To pick one story my wife has told me, take the example of Multiple Sclerosis. In the 1970's and 1980's, thanks to the MRI machine, there was finally a good diagnosis tool for MS: can you see the lesions in the scan? If you can congrats, you have MS. If you can't, it might be early MS where the lesions are small enough that we can't see them (generally they are visible several years after initial symptoms). But there were a lot of people who had MS-like symptoms and no lesions, so diagnosis of Chronic Fatigue Syndrome (named just in 1970, in contrast to MS which was identified in the 19th Century) started to rise. Most of those people would have been diagnosed with MS in 1950, but now we can rule that out and so they go into the new bucket instead. What is going on with patients in that CFS bucket? It's a mystery. Is it one thing or many? Who knows! Is it genetic or environmental? Who knows!

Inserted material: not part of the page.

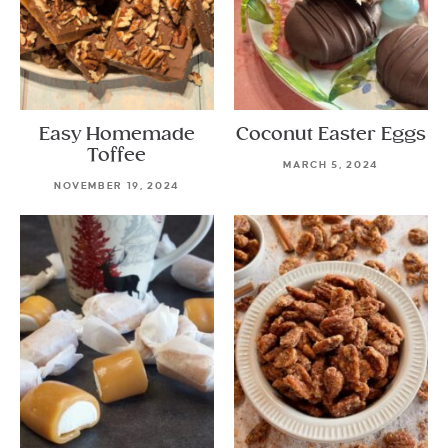
Easy Homemade
Coconut Easter Eggs
Toffee
MARCH 5, 2024
NOVEMBER 19, 2024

And how does one get original flavor MS? It's not fully genetic- comparing identical and fraternal twins we can see that it's not purely genetic but there must be a genetic influence. The current most accepted theory, according to my wife, is basically Long COVID- but for the Epstein-Barr virus (what causes Mononucleosis) instead of COVID-19. So if your immune system is somehow susceptible to this (the genetic component, which we apparently do not understand), and it encounters EBV (and there is a bit of bad luck? Who knows!) then somehow the immune system gets confused and starts attacking your own nervous system.

We computer people are simply attacking much more tractable problems.

[outworlder]

There are multiple brain conditions that are increasingly being suspected of being caused by viruses. They are the ultimate DNA editors. And some can remain dormant for decades before reactivating.

Which is why it was so puzzling to see the response during the last pandemic. More so with people concerned about mRNA vaccines and conflating that with 'DNA changes'. If one is concerned about their DNA, they should avoid viruses and do whatever they can to help their immune system fight them as quickly as possible.

The odds of a virus giving us something beneficial like a placenta are minimal, the drawbacks are just enormous.